The Supreme Court is now set to consider this complex question for itself. And as the cert. petition notes, the Court’s answer will have widespread consequences, especially for the wide range of employers, such as those in the oil and gas industry, that often pay workers daily rates.
Discharging Liability for the Frauds of Others
The U.S. Bankruptcy Code provides a way for debtors to discharge their debts and thereby obtain a fresh start – yet the law exempts certain debts from discharge, among those debts for money or property obtained by “false pretenses, a false representation, or actual fraud.” And in Bartenwerfer v. Buckley, the Court will decide whether this fraud exception applies to bar discharge of a liability for fraud committed by a debtor’s agent or business partner even when the debtor was unaware of the fraud.
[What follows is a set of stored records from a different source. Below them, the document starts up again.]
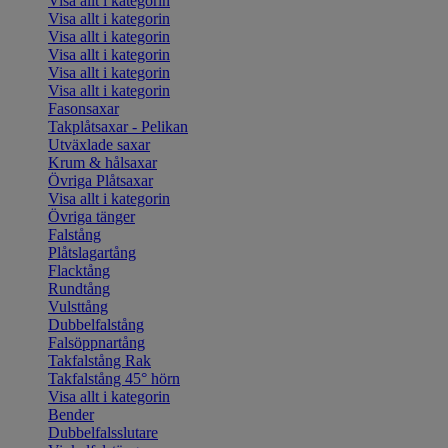
Visa allt i kategorin
Visa allt i kategorin
Visa allt i kategorin
Visa allt i kategorin
Visa allt i kategorin
Visa allt i kategorin
Fasonsaxar
Takplåtsaxar - Pelikan
Utväxlade saxar
Krum & hålsaxar
Övriga Plåtsaxar
Visa allt i kategorin
Övriga tänger
Falstång
Plåtslagartång
Flacktång
Rundtång
Vulsttång
Dubbelfalstång
Falsöppnartång
Takfalstång Rak
Takfalstång 45° hörn
Visa allt i kategorin
Bender
Dubbelfalsslutare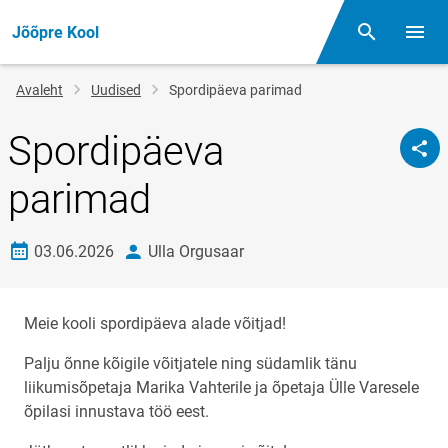
Jõõpre Kool
Otsing
Menüü
Jälglink
Avaleht
Uudised
Spordipäeva parimad
Spordipäeva
parimad
Loomise kuupäev
autor
03.06.2026
Ulla Orgusaar
Meie kooli spordipäeva alade võitjad!
Palju õnne kõigile võitjatele ning südamlik tänu
liikumisõpetaja Marika Vahterile ja õpetaja Ülle Varesele
õpilasi innustava töö eest.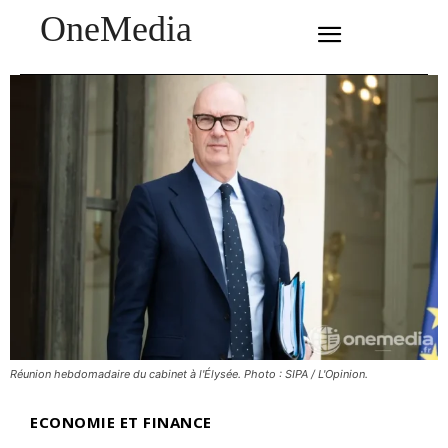
OneMedia
SUBSCRIBE
Réunion hebdomadaire du cabinet à l'Élysée. Photo : SIPA / L'Opinion.
ECONOMIE ET FINANCE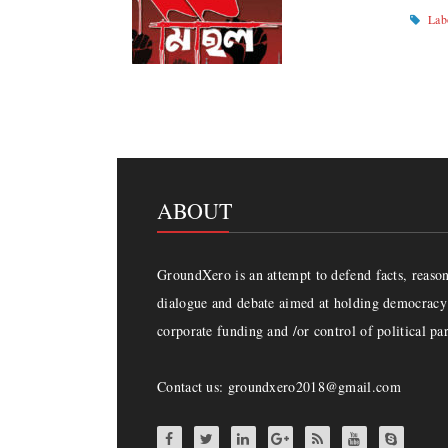
Lab
ABOUT
GroundXero is an attempt to defend facts, reason 
dialogue and debate aimed at holding democracy 
corporate funding and /or control of political par
Contact us: groundxero2018@gmail.com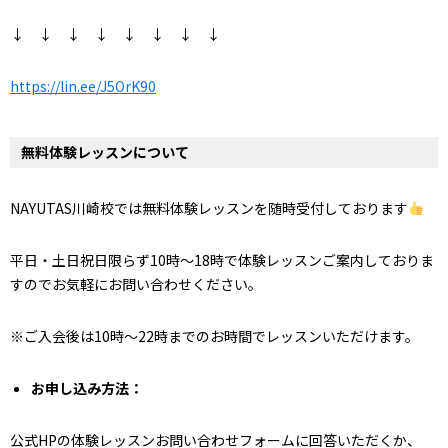
↓ ↓ ↓ ↓ ↓ ↓ ↓ ↓
https://lin.ee/J5OrK90
無料体験レッスンについて
NAYUTAS川崎校では無料体験レッスンを随時受付しております
平日・土日祝日限らず10時～18時で体験レッスンご案内しておりま
すのでお気軽にお問い合わせください。
※ご入会後は10時～22時までのお時間でレッスンいただけます。
お申し込み方法：
公式HPの体験レッスンお問い合わせフォームに回答いただくか、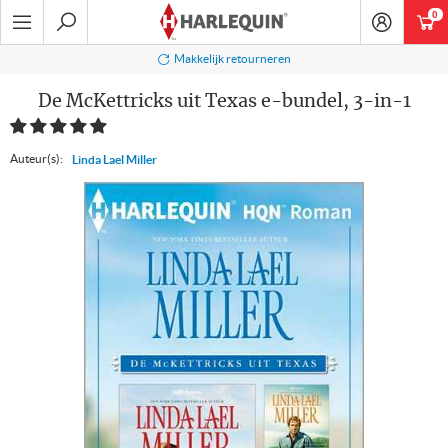
Ga
0
art
naar
navigatie
Zoeken
Makkelijk retourneren
De McKettricks uit Texas e-bundel, 3-in-1
Auteur(s):
Linda Lael Miller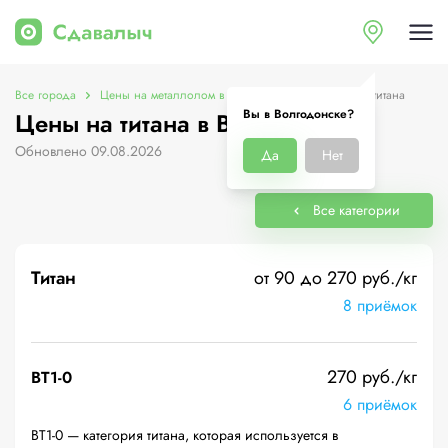
Все города
Цены на металлолом в Волгодонске
Цены на титана
Вы в Волгодонске?
Цены на титана в Волгодонске
Обновлено 09.08.2026
Да
Нет
Все категории
Титан
от 90 до 270 руб./кг
8 приёмок
270 руб./кг
ВТ1-0
6 приёмок
ВТ1-0 — категория титана, которая используется в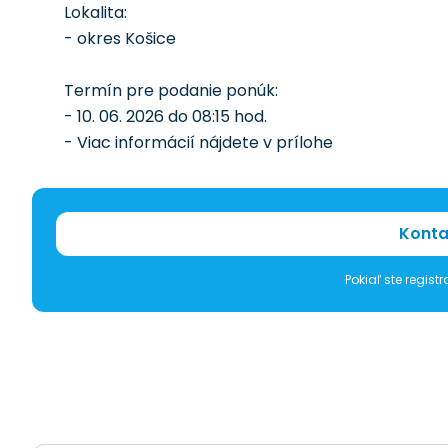
Lokalita:
- okres Košice
Termín pre podanie ponúk:
- 10. 06. 2026 do 08:15 hod.
- Viac informácií nájdete v prílohe
Konta
Pokiaľ ste regis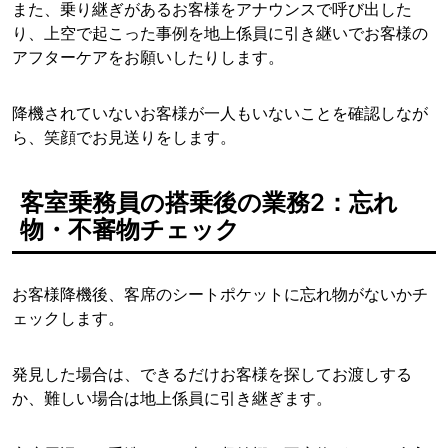
また、乗り継ぎがあるお客様をアナウンスで呼び出した
り、上空で起こった事例を地上係員に引き継いでお客様の
アフターケアをお願いしたりします。
降機されていないお客様が一人もいないことを確認しなが
ら、笑顔でお見送りをします。
客室乗務員の搭乗後の業務2：忘れ
物・不審物チェック
お客様降機後、客席のシートポケットに忘れ物がないかチ
ェックします。
発見した場合は、できるだけお客様を探してお渡しする
か、難しい場合は地上係員に引き継ぎます。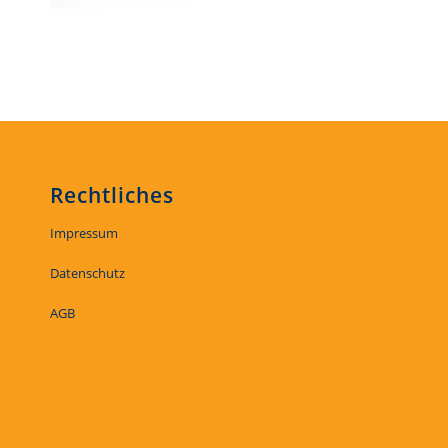
Rechtliches
Impressum
Datenschutz
AGB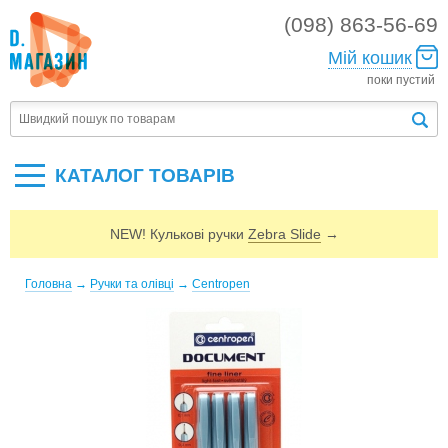
(098) 863-56-69
Мій кошик
поки пустий
КАТАЛОГ ТОВАРIВ
NEW! Кулькові ручки
Zebra Slide
→
Головна
→
Ручки та олівці
→
Centropen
The fraud at issue here arises from a husband’s failure to disclose alleged defects in a house he and his wife sold together as partners. After the husband incurred a state court judgment for nondisclosure of material facts – a judgment imputed to the wife under common law partnership principles – the couple filed a joint bankruptcy case. The bankruptcy court held that the judgment against the husband was non-dischargeable under the fraud exception, but – applying a “knew or should have known” standard developed by the U.S. Court of Appeals for the Eighth Circuit – it held that the fraud exception did not apply to the wife because she was entirely unaware of the fraud. The U.S. Court of Appeals for the Ninth Circuit, however, reversed. In a brief, unpublished opinion, the Ninth Circuit departed from the Eighth Circuit and held that a debtor’s liability for fraud is non-dischargeable “regardless of her knowledge of the fraud.”
The Supreme Court will now resolve this inter-circuit dispute, and its answer likely will provide a uniform rule governing partner and agency relationships in a wide variety of contexts. Bankruptcy practitioners across the country will be watching for the Court’s decision.